---------- Input records ----------

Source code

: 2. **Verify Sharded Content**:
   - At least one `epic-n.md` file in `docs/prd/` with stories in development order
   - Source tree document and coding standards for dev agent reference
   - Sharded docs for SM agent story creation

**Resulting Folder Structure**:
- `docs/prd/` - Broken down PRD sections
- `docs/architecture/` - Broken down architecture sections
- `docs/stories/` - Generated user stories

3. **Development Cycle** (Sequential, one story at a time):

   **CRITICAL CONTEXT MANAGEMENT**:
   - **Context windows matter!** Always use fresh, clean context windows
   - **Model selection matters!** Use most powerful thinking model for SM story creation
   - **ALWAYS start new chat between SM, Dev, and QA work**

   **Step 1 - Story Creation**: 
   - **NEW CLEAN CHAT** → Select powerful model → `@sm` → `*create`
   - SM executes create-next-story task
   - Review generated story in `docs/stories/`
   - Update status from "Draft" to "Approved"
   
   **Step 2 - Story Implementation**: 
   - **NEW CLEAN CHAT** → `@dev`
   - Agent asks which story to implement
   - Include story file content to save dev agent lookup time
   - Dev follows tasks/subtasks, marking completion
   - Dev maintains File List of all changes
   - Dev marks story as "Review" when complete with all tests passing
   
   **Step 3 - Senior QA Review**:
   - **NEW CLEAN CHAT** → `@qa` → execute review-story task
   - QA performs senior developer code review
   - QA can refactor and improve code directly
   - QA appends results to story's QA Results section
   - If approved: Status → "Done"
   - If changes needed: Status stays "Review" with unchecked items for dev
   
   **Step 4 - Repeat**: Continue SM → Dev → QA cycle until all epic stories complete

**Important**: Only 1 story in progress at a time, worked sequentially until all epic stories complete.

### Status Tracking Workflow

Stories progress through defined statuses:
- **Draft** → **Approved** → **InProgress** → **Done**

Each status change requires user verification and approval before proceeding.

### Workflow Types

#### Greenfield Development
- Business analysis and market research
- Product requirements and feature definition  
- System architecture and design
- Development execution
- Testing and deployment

----------

Your task: In the data above, retype exactly and only the lines between the one holding "cycle until all epic stories complete" and the one holding "### Status Tracking Workflow", inclusive.

Solved exercise:
   **Step 4 - Repeat**: Continue SM → Dev → QA cycle until all epic stories complete

**Important**: Only 1 story in progress at a time, worked sequentially until all epic stories complete.

### Status Tracking Workflow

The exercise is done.